★★★
Directed by #RichardTanne
Written by #RichardTanne
Starring #LiliReinhart #AustinAbrams
Henry Page is a romantic. He’s also unremarkable, he muses in moody voiceover. But senior year of high school might just be the year that something interesting finally happens to him. When Grace Town transfers on the first day of class and joins the school newspaper, Henry is immediately smitten. But people are rarely the things we imagine them to be.
Richard Tanne (Southside with You) wrote and directed this adaptation of Krystal Sutherland’s novel, “Our Chemical Hearts.” Tanne’s camera haunts dusk and after-dark more often than not, with even his daytime shots heavily shadowed. He finds gorgeous lighting in an abandoned warehouse and develops a grittier finish to this YA romance that’s rare for the genre.
But no matter how often Grace (Lili Reinhart) promises she’s “fucked up,” the film doesn’t go as dark as it wants to. In the end, Chemical Hearts is about a middle-class kid pining after a broken girl. While some twists and turns make the story more interesting, the narrative is distracted by Henry (Austin Abrams) who is as he promises to be – unremarkable.

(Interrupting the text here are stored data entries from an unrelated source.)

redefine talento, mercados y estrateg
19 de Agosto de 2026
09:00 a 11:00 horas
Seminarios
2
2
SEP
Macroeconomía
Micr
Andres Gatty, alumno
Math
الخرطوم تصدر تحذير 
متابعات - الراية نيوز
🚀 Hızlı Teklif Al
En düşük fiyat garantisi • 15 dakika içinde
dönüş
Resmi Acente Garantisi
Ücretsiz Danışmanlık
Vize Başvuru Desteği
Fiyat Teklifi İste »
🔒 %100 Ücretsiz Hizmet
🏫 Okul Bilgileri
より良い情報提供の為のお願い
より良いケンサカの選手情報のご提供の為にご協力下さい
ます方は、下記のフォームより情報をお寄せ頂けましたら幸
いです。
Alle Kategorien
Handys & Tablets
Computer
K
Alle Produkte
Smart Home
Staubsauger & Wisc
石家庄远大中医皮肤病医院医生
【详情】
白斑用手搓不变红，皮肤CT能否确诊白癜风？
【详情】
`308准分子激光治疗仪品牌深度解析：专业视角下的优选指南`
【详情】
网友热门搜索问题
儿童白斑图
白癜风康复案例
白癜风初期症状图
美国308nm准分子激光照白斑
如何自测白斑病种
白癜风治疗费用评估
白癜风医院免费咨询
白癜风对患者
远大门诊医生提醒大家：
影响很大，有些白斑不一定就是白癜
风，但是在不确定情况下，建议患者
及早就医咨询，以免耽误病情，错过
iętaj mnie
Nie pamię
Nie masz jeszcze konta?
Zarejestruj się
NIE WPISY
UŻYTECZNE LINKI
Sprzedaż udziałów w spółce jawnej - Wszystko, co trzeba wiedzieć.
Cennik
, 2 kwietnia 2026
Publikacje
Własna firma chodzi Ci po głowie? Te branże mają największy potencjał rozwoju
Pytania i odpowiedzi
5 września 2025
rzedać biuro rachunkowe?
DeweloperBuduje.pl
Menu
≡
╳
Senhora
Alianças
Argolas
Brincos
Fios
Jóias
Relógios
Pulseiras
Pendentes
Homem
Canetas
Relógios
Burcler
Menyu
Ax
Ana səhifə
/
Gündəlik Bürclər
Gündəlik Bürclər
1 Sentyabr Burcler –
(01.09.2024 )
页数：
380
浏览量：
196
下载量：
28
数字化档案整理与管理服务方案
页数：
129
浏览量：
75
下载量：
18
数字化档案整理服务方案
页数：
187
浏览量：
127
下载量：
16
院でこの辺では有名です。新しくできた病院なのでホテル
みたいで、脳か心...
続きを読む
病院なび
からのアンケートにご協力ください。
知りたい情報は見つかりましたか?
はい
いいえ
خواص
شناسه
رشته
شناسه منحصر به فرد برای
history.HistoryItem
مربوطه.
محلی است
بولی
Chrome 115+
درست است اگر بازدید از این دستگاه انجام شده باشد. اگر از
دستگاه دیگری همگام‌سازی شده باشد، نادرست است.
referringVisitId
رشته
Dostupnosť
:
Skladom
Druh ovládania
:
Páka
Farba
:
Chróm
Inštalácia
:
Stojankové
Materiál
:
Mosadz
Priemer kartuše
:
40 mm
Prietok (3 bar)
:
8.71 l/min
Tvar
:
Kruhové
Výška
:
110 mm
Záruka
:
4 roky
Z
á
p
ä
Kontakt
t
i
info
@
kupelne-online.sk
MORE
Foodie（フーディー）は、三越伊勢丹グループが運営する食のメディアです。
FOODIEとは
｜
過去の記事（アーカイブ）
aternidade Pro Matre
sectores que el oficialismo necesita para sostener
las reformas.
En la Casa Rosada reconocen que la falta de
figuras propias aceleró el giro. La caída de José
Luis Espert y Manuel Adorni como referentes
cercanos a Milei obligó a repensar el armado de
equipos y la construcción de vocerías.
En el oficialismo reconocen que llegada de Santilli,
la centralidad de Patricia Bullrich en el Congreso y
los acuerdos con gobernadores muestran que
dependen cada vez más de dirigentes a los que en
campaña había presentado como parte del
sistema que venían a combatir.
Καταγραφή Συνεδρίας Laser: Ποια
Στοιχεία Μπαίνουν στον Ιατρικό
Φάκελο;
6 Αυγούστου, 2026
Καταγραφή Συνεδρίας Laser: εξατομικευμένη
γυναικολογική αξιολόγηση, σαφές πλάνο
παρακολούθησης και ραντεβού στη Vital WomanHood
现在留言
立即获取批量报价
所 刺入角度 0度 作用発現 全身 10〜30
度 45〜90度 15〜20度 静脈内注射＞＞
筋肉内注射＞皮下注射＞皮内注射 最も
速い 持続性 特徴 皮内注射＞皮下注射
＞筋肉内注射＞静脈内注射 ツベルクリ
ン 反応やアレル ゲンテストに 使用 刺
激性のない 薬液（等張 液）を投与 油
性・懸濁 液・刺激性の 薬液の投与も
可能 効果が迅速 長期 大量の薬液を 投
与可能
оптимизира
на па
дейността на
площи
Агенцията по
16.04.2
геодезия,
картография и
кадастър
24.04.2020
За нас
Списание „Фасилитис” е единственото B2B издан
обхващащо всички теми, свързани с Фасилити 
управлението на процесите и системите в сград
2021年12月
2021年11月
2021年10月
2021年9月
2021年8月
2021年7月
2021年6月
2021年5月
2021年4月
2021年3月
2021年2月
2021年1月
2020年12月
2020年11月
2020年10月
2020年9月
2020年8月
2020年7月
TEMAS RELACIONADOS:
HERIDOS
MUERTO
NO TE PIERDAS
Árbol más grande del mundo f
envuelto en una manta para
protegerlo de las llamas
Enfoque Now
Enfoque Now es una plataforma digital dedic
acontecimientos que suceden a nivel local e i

Chemical Hearts also suffers from a heavy serving of quirky character traits. Henry’s not normal, he practices the Japanese art of kintsukuroi – repairing broken pottery with gold seams. Grace stands thigh deep in a koi pond, monologuing about humanity’s fate to be briefly rearranged motes of start dust. How did the koi end up in an abandoned warehouse? Spoiler alert, we never find out.
For all its false depths, Chemical Hearts also ruminates on death, guilt, and suicide in fair measure. But the grief is twice removed and mostly mystery. Grace’s healing process is constantly measured by her capability to fully love Henry. We don’t get the opportunity to explore her growth outside of him.
Chemical Heart’s constant insistence that being a teenager is the hardest part of life will fall flat for older viewers who have already survived the gauntlet of adolescence. Meanwhile, the younger audience will likely appreciate a story that reminds them that life doesn’t always go the way you want it to.